Stabilization of atmospheric carbon dioxide via zero emissions--an alternative way to a stable global environment. Part 1: examination of the traditional stabilization concept.

The concept of "stabilization" of atmospheric CO(2) concentration is re-examined in connection with climate-change mitigation strategies. A new "zero-emissions stabilization (Z-stabilization)" is proposed, where CO(2) emissions are reduced to zero at some time and thereafter the concentration is decreased by natural removal processes, eventually reaching an equilibrated stable state. Simplified climate experiments show that, under Z-stabilization, considerably larger emissions are permissible in the near future compared with traditional stabilization, with the same constraint on temperature rise. Over longer time scales, the concentration and temperature decrease close to their equilibrium values, much lower than those under traditional stabilization. The smaller temperature rise at final state is essential to avoid longer-term risk of sea level rise, a significant concern under traditional stabilization. Because of these advantages a Z-stabilization pathway can be a candidate of practical mitigation strategies as treated in Part 2.

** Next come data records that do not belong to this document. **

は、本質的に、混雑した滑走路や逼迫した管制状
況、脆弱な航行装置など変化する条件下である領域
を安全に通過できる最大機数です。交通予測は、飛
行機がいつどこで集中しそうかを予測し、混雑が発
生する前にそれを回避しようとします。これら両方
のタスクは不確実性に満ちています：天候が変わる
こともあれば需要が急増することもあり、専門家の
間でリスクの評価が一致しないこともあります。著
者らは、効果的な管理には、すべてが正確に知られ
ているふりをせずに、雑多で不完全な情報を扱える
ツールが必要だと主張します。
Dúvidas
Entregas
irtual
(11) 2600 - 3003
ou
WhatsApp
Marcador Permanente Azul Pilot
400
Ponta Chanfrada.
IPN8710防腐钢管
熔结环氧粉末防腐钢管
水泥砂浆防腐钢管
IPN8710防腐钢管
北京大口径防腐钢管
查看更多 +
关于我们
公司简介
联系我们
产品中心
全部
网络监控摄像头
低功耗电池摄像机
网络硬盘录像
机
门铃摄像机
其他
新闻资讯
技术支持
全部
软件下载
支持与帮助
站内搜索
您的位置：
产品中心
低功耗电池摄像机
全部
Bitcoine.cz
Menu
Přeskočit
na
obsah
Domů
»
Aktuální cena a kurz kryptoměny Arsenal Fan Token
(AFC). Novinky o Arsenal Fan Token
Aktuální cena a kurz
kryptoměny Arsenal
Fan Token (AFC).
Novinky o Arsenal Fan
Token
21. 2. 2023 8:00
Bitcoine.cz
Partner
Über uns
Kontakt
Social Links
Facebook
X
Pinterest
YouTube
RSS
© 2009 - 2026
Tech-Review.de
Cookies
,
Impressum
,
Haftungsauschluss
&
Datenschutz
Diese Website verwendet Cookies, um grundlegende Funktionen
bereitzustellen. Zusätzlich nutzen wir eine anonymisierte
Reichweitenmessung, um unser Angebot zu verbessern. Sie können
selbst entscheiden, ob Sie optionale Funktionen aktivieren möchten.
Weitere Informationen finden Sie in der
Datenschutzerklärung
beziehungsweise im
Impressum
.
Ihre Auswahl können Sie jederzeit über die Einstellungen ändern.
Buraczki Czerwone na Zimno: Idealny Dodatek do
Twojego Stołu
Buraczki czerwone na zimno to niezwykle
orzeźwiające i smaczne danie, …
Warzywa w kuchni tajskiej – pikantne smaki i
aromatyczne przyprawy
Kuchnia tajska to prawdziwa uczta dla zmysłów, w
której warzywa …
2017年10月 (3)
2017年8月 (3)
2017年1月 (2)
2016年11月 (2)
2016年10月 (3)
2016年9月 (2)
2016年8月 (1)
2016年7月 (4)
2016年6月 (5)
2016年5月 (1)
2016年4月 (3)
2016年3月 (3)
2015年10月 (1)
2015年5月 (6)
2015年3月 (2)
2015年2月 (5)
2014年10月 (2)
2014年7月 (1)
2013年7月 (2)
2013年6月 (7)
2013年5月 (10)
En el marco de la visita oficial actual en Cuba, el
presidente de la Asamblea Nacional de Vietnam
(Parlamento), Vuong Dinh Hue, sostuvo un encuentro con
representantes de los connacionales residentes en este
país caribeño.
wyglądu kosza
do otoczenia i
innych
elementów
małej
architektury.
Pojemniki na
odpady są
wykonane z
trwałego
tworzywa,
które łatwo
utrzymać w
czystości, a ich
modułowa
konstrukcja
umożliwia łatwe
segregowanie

Stabilization of atmospheric carbon dioxide via zero emissions--an alternative way to a stable global environment. Part 2: a practical zero-emissions scenario.

Following Part 1, a comparison of CO(2)-emissions pathways between "zero-emissions stabilization (Z-stabilization)" and traditional stabilization is made under more realistic conditions that take into account the radiative forcings of other greenhouse gases and aerosols with the constraint that the temperature rise must not exceed 2 °C above the preindustrial level. It is shown that the findings in Part 1 on the merits of Z-stabilization hold under the more realistic conditions. The results clarify the scientific basis of the policy claim of 50% reduction of the world CO(2) emissions by 2050. Since the highest greenhouse gas (GHG) concentration and temperature occur only temporarily in Z-stabilization pathways, we may slightly relax the upper limit of the temperature rise. We can then search for a scenario with larger emissions in the 21st century; such a scenario may have potential for practical application. It is suggested that in this Z-stabilization pathway, larger emissions in the near future may be important from a socioeconomic viewpoint.